What we are watching in Canadian crime, justice, policing, prisons, and national security, and why it matters.

This is a curated tracker, not a news feed. It follows the developing stories that a public criminologist should be watching, grouped by theme, with a short note on why each matters and a link to the original reporting. Coverage is selective by design. The aim is to show the patterns behind the headlines, not to repeat the headlines themselves.

Last reviewed: June 22, 2026. Update rhythm: weekly while the extortion file remains active. Inclusion standard: official data, court outcomes, major reporting, and significant public-safety developments. Items link to original reporting at the source; summaries here are brief and original.

Organized extortion and the Bishnoi network

The extortion campaign targeting South Asian communities in B.C. is now producing court outcomes and a clearer picture of the network behind it. This is the live edge of the argument set out in When Subversion Masquerades as Extortion and the work of the Alliance.

Foreign interference and national security

Transnational repression and foreign-state activity keep surfacing inside ordinary criminal cases. The line between organized crime and state-linked coercion is thinner than the public picture assumes.

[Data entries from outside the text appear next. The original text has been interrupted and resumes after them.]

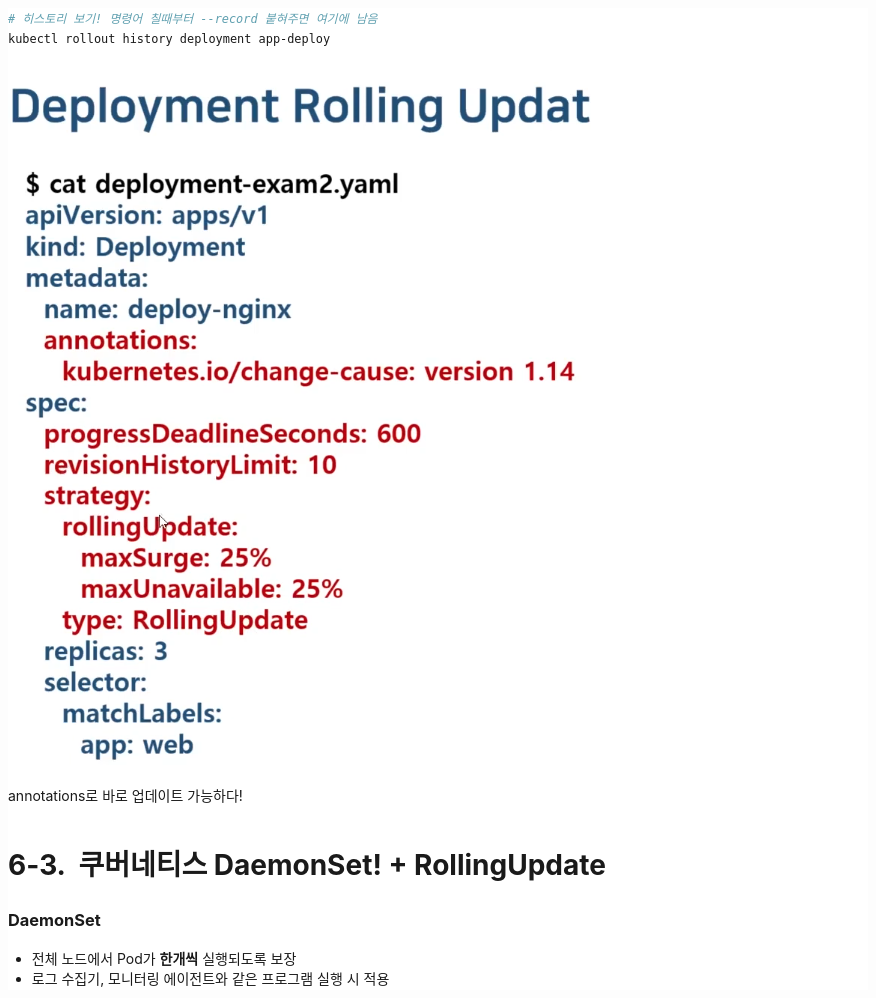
```bash
# 히스토리 보기! 명령어 칠때부터 --record 붙혀주면 여기에 남음
kubectl rollout history deployment app-deploy
```

![스크린샷 2024-03-06 오후 11.27.07.png](images/6/4.png)

annotations로 바로 업데이트 가능하다!

# 6-3.  **쿠버네티스 DaemonSet! + RollingUpdate**

### DaemonSet

- 전체 노드에서 Pod가 **한개씩** 실행되도록 보장
- 로그 수집기, 모니터링 에이전트와 같은 프로그램 실행 시 적용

Prisons and corrections under strain

Deaths in custody, contraband, and staffing crises point to a corrections system under pressure, the same system the A Classroom in Every Prison campaign works inside.

Policing and technology

Police forces are adopting new tools faster than the public debate about them. Worth watching for both the gains and the accountability questions.

The point of tracking the news is not to react to it. It is to see which stories are symptoms of the same underlying problem, and to say so before the next cycle moves on.